Conservative columnist Alan Stang, in a Southern Mercury article, “Republican Party: Red From the Start”, sees a communist conspiracy in the Republican party of the mid-19th century. He alleges that the 1848 revolutionaries in Europe were communists and that some of these revolutionaries came to America after the failed 1848 revolution to perpetrate some type of communist agenda in the United States. Stang states:
“…Lee and Jackson did not fully comprehend what they were fighting. Had this really been a “Civil” War, rather than a secession, they would and could have easily seized Washington after Manassas and hanged our first Communist President and the other war criminals.”
I am somehow reminded here of those offensive signs displayed by Tea Party protestors, the modern day John Birch Society. And as I alluded to earlier, the defensiveness, aggression, and sloganeering seeks to cover up a larger concept. Denial is, after all, a defensive reaction meant to obscure a painful truth.
Historian Alan Nolan refers to the Lost Cause as “a rationalization, a cover-up”. After describing the devastation that [was] the consequences of the war for the South, Nolan states:
“Leaders of such a catastrophe must account for themselves. Justification is necessary. Those who followed their leaders into the catastrophe required similar rationalization. Clement A. Evans, a Georgia veteran who at one time commanded the United Confederate Veterans organization, said this: “If we cannot justify the South in the act of Secession, we will go down in History solely as a brave, impulsive but rash people who attempted in an illegal manner to overthrow the Union of our Country.”
But if we are to attack the true source of this mistrust and paranoia, we must pursue the great tap root. Public mistrust of government leads to conspiracy theories and encourages people to believe that the official line is, in fact, a complete lie. If Wikileaks is any indication, our government and other world governments lie to us everyday. Their secrecy is nonsensical and predicated on its own mistrust, regardless of how the powers that be may argue to the contrary. These prevarications of theirs are not simply white lies designed to protect national security or to aid diplomats at the bargaining table. Rather, they assume that the people as citizens have no ability, nor need to process and understand the state of affairs that currently exists.

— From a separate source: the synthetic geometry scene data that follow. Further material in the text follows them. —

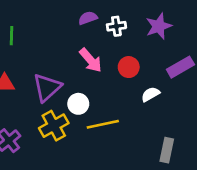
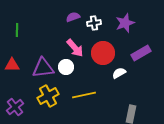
red circle: (129, 67) -> (103, 53), size x1.5
purple triangle: (47, 87) -> (43, 68), turned 35
white circle: (78, 104) -> (66, 67), moved

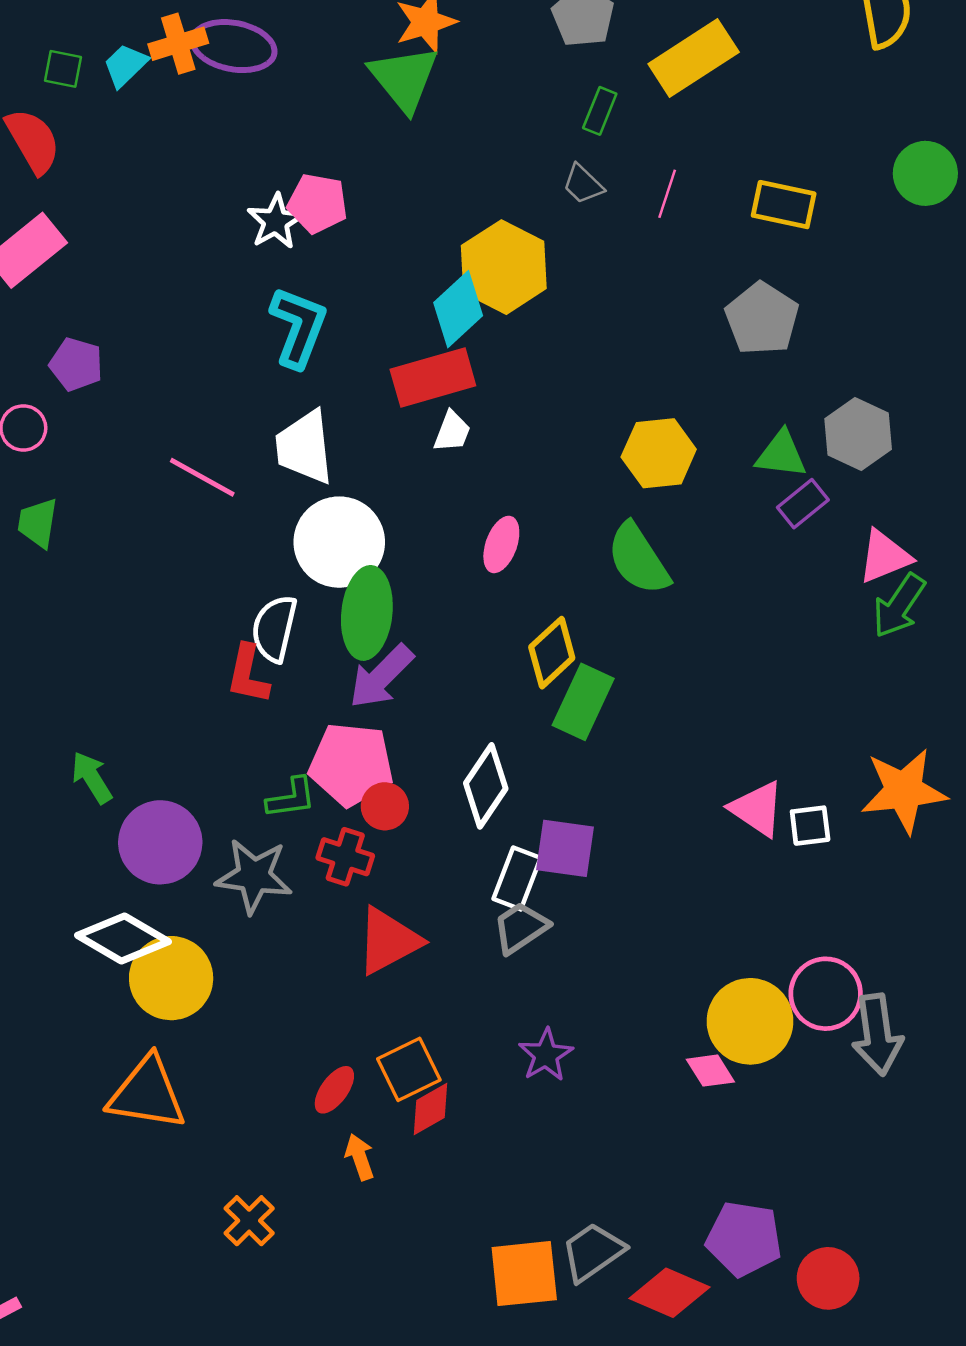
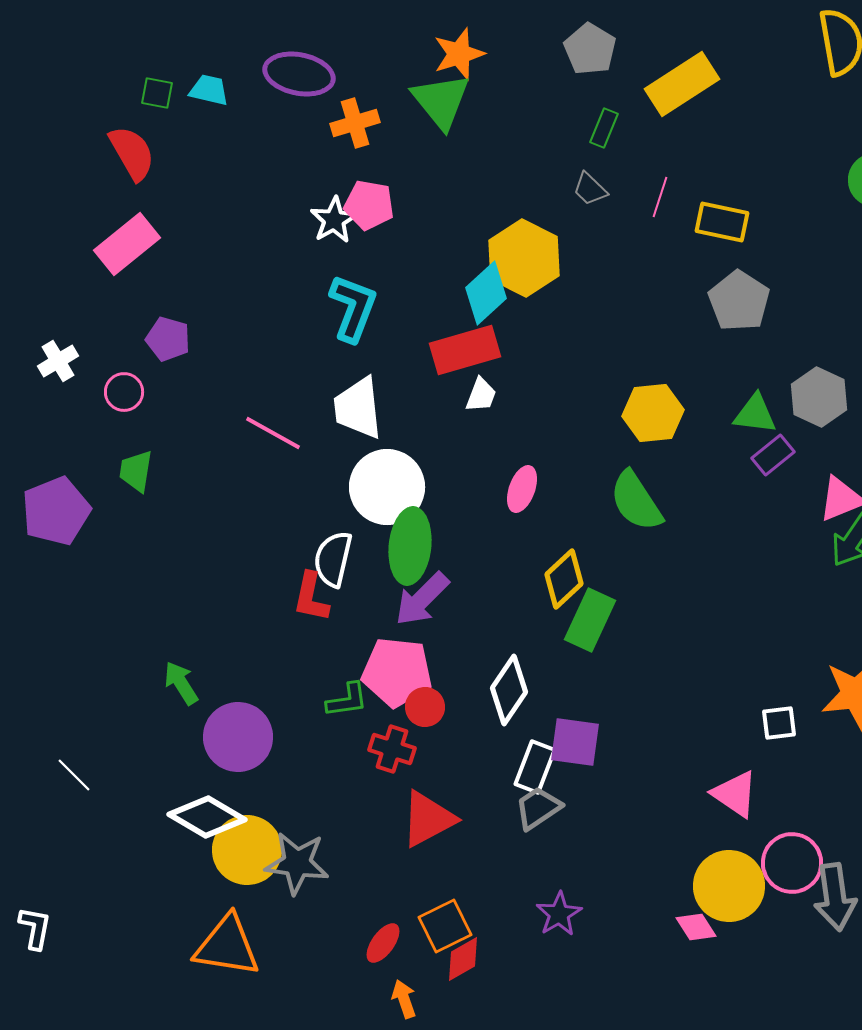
orange cross: (178, 44) -> (355, 123), moved
cyan trapezoid: (125, 65) -> (209, 90), turned 57
yellow rectangle: (784, 205) -> (722, 222), moved
pink triangle: (757, 809) -> (735, 794), moved
gray star: (254, 876) -> (297, 863), moved

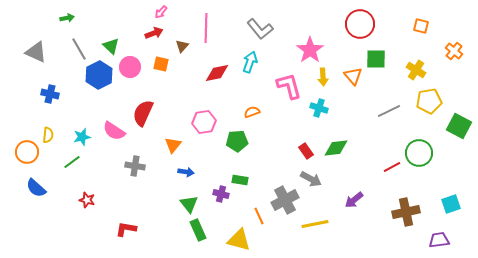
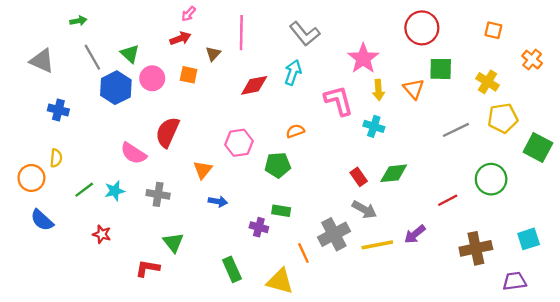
cyan star: (82, 137) -> (115, 191), moved
red line: (392, 167) -> (448, 200), moved
green triangle: (189, 204) -> (173, 242), moved
yellow line: (315, 224) -> (377, 245), moved

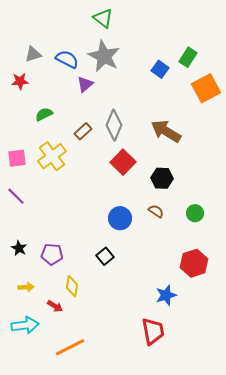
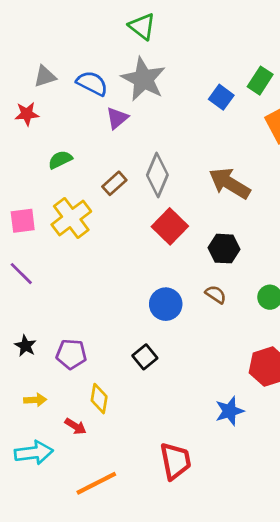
red trapezoid: (153, 331) -> (175, 461), moved

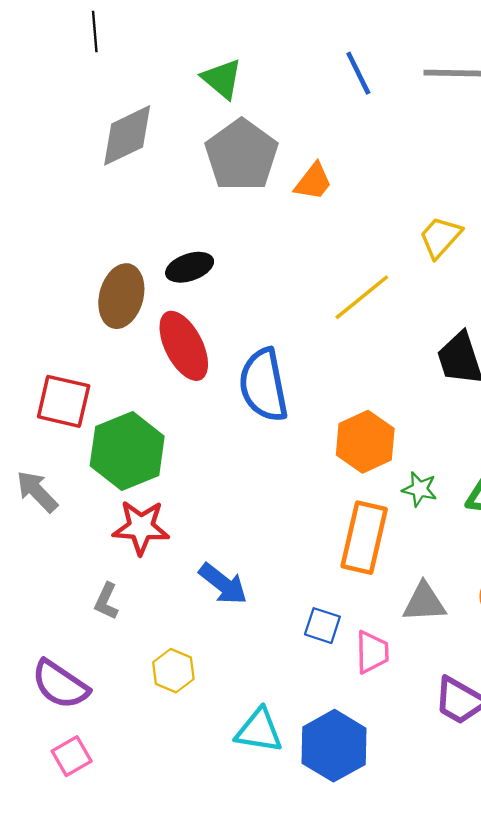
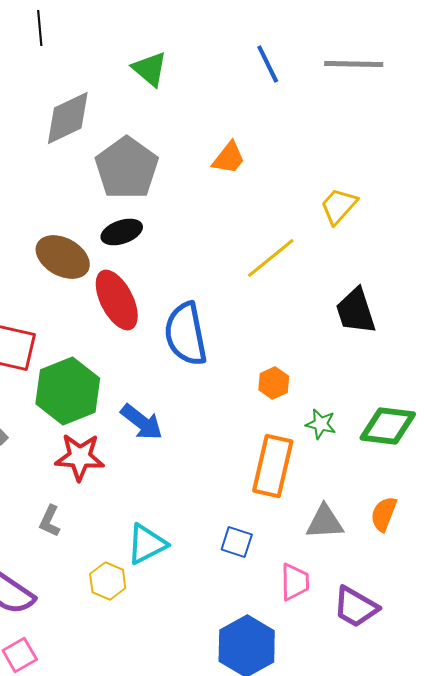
gray pentagon: (242, 155) -> (127, 168), moved
brown ellipse: (121, 296) -> (63, 257), turned -76
orange hexagon: (365, 442) -> (274, 383), size x0.6
blue arrow: (223, 584) -> (142, 422), moved
pink trapezoid: (372, 652) -> (295, 582), moved
cyan triangle: (259, 731) -> (147, 544), moved, turned -36

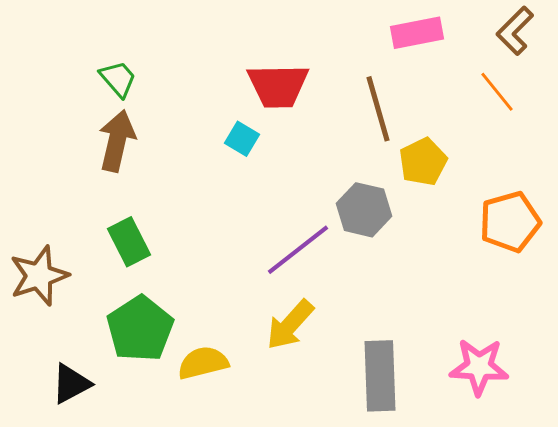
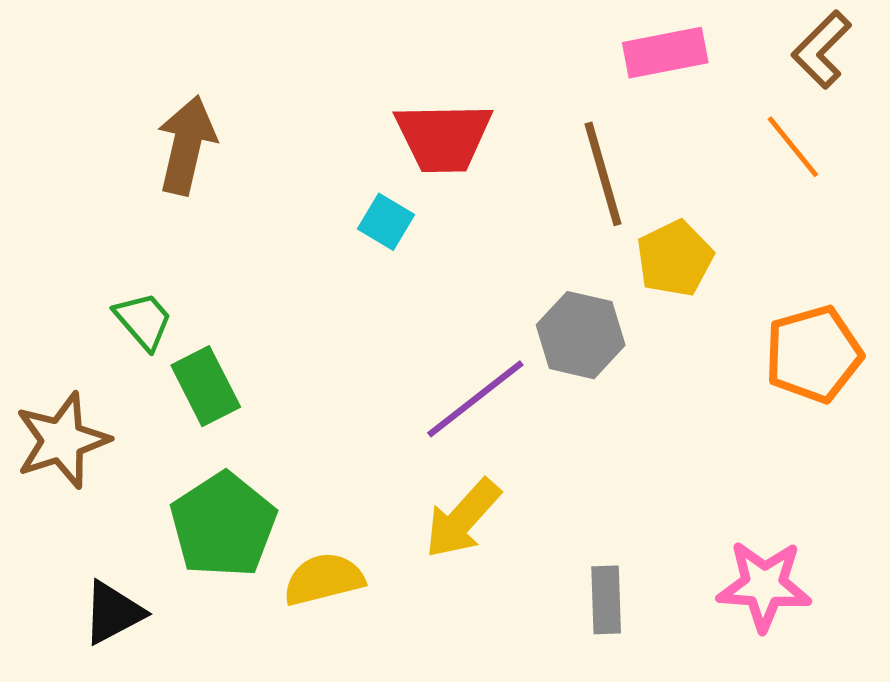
green trapezoid: (118, 79) -> (143, 321), moved
brown arrow: (117, 141) -> (187, 145), moved
gray rectangle: (380, 376) -> (606, 600), size x0.6

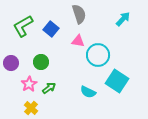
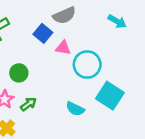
gray semicircle: (79, 14) -> (64, 15), turned 84
cyan arrow: (123, 19) -> (117, 21), turned 77
blue square: (51, 29) -> (43, 33), moved

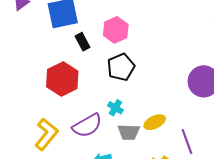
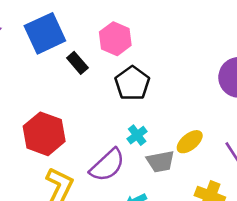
red hexagon: (62, 79) -> (44, 134), moved
cyan cross: (115, 108) -> (137, 135), turned 35

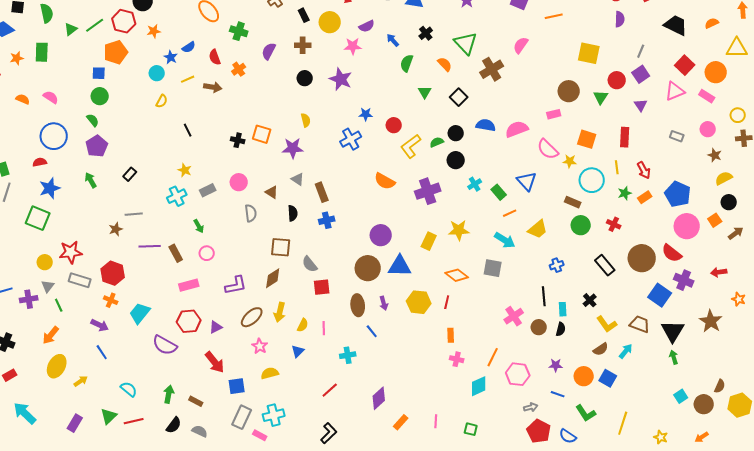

But in this assumption, they fail to understand that Pandora’s Box has already been opened. What which is needed to regain the faith of the average citizen is increased transparency, within the limit of reason. The Vietnam War, Civil Rights, and Watergate all eroded public confidence in its own government. These events destroyed confidence in all Americans, regardless of their party identification or ideological persuasion. In a prior time, I don’t think rampant, unfounded speculation that questions, in all seriousness, whether or not the President of the United States is truly an American citizen, would have even taken hold.
If I could propose a solution, it would begin with a drafting of a new contract with the American people, one that doesn’t only advance the legislative aims of one particular political party. It would reach beyond well-meaning, but overly simplistic promises by a President who swears he will not lie to us. It would not stop at passing new laws, or even amending the Constitution, if such a thing could even be done. Reducing conspiracy theories to the domain of History Channel programming and those who pass out handwritten manifestos outside bus stations requires courage. It’s a courage that states that the average American, regardless of level of education, skin color, class, or socio-economic status can be trusted. Until this is honestly advanced, expect more of these idiotic folk tales.